DOCUMENT PASSAGE:

========

PHOTO. A 2011 photo of Syncrude's production facility at the Mildred Lake site. File photo.

(File Photo: An aerial view of Syncrude’s Mildred Lake mine)

Canadian Oil Sands Ltd., is playing defence after Suncor’s buyout attempt on Monday. COS issued a new shareholder rights plan, otherwise known as a poison pill defence following Suncor’s $4.3 billion stock offer.

The plan allows shareholders to buy stock in COS at a discount, in an effort to make the shares less attractive to Suncor.

“The Board will consider Suncor’s unsolicited offer in both the current context and in light of the strong long-term potential of Canadian Oil Sands,” said Donald Lowry, Chairman of the Board. “Shareholders do not need to take any action or make any decision about the Suncor offer until the board has had an opportunity to fully review the offer and to provide a recommendation based on careful analysis.”

According to the Canadian Press Suncor approached COS twice in March and April in an attempt at making a friendly takeover, but COS’ board rejected both offers unanimously.

Suncor’s offer on Mar. 31, 2015 was reportedly valued at $11.84 a share, it’s current deal values shares at $8.84 apiece. At the time of Suncor’s bid at 5 a.m. Monday morning COS stock was trading at $6.19 per share, it has since ballooned to $9.44 per share this morning.

If COS approves the buyout Suncor will own a 49 per cent stake in Syncrude.

========

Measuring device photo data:
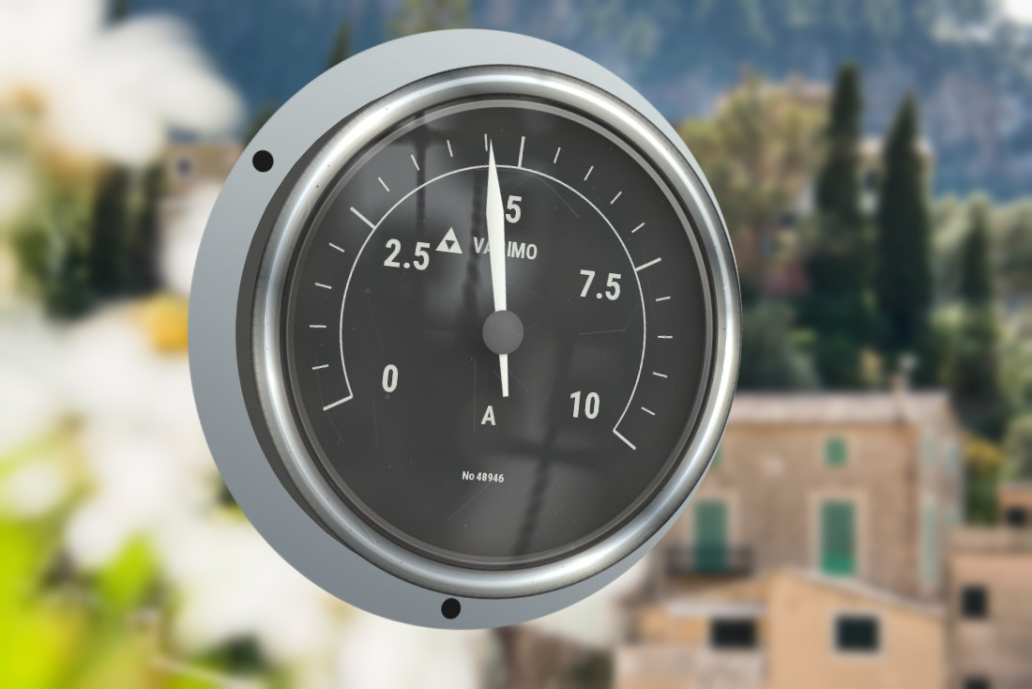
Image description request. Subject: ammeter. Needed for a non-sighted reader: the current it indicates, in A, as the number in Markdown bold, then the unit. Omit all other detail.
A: **4.5** A
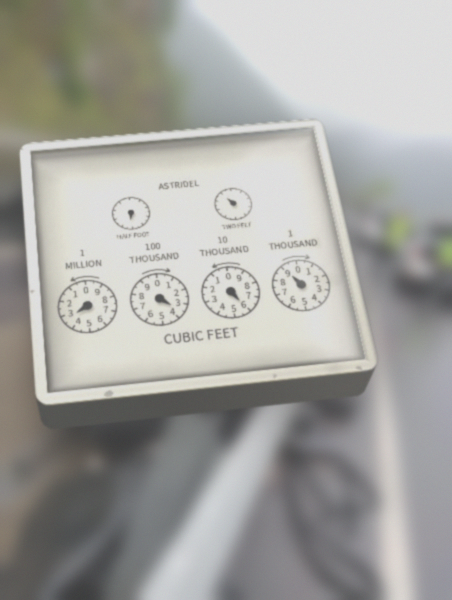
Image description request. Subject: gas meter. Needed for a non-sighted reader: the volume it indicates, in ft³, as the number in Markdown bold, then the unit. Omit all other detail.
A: **335900** ft³
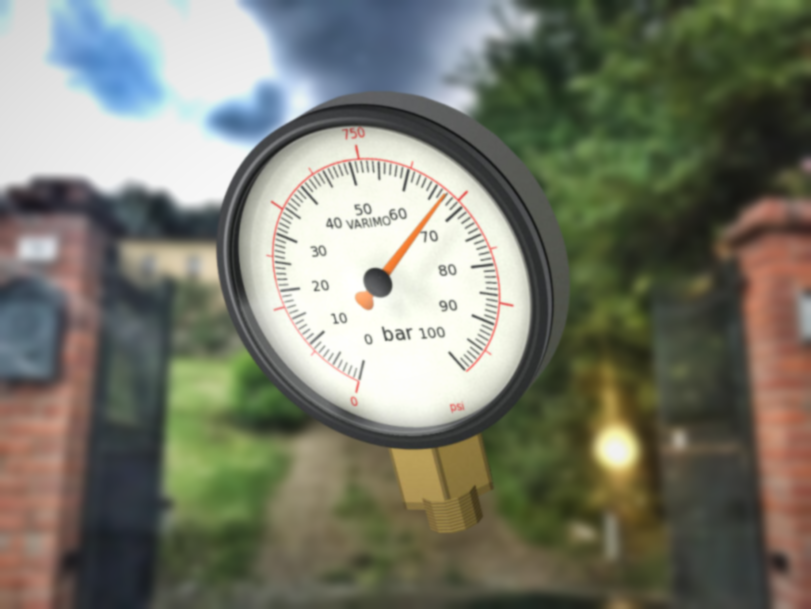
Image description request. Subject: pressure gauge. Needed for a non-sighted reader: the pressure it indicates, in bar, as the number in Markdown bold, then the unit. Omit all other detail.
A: **67** bar
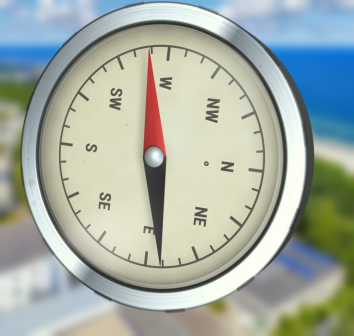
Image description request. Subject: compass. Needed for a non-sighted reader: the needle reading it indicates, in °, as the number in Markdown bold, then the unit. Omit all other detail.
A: **260** °
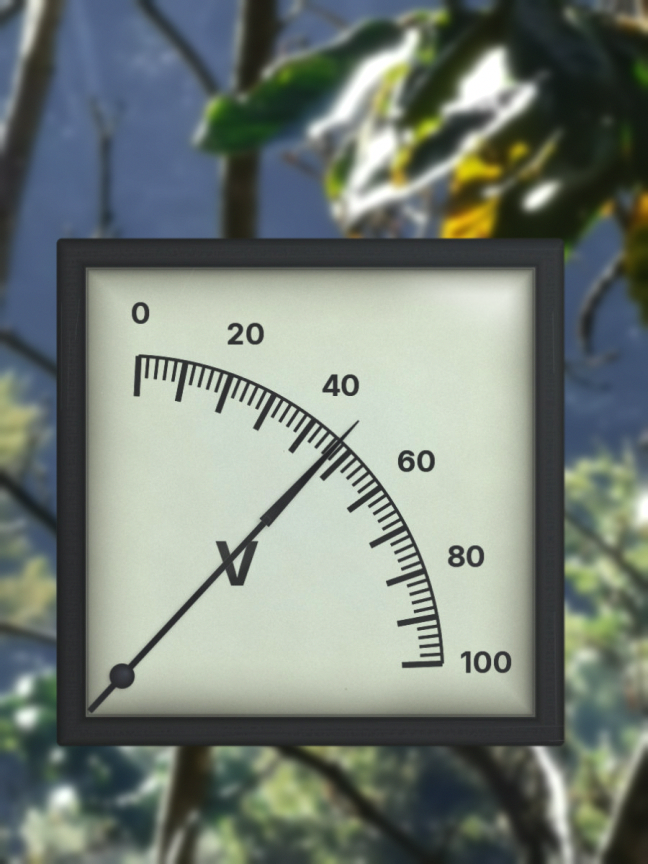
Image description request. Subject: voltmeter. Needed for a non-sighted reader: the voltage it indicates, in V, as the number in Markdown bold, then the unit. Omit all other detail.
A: **47** V
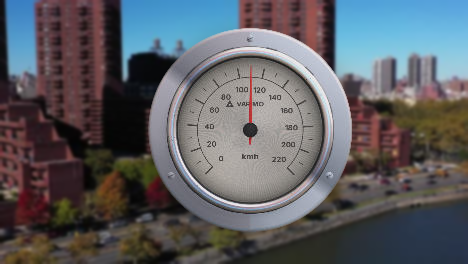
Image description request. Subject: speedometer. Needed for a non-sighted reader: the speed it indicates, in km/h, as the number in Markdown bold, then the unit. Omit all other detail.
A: **110** km/h
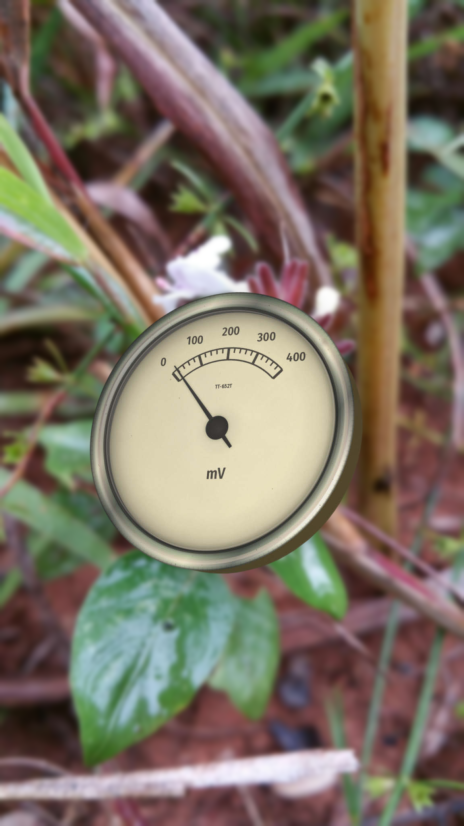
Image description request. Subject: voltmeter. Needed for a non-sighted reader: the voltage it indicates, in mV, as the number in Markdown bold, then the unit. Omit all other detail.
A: **20** mV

========

EXERCISE TASKS:
1 > According to the news item about Suncor's bid, what is the new shareholder rights plan from Canadian Oil Sands meant to do, and how does it work? Answer in one to three sentences.
2 > Rewrite the records from the line holding "Image description request. Subject: speedometer." through the end of the records, inclusive, with "non-sighted" changed to "blind" and everything else left as is. Omit the picture lines.

RESPONSES BY TASK:
1 > The plan lets shareholders buy COS stock at a discount, which is meant to make the shares less attractive to Suncor. It is a poison pill defense that COS issued after Suncor's $4.3 billion stock offer.

2 >
Image description request. Subject: speedometer. Needed for a blind reader: the speed it indicates, in km/h, as the number in Markdown bold, then the unit. Omit all other detail.
A: **110** km/h
Image description request. Subject: voltmeter. Needed for a blind reader: the voltage it indicates, in mV, as the number in Markdown bold, then the unit. Omit all other detail.
A: **20** mV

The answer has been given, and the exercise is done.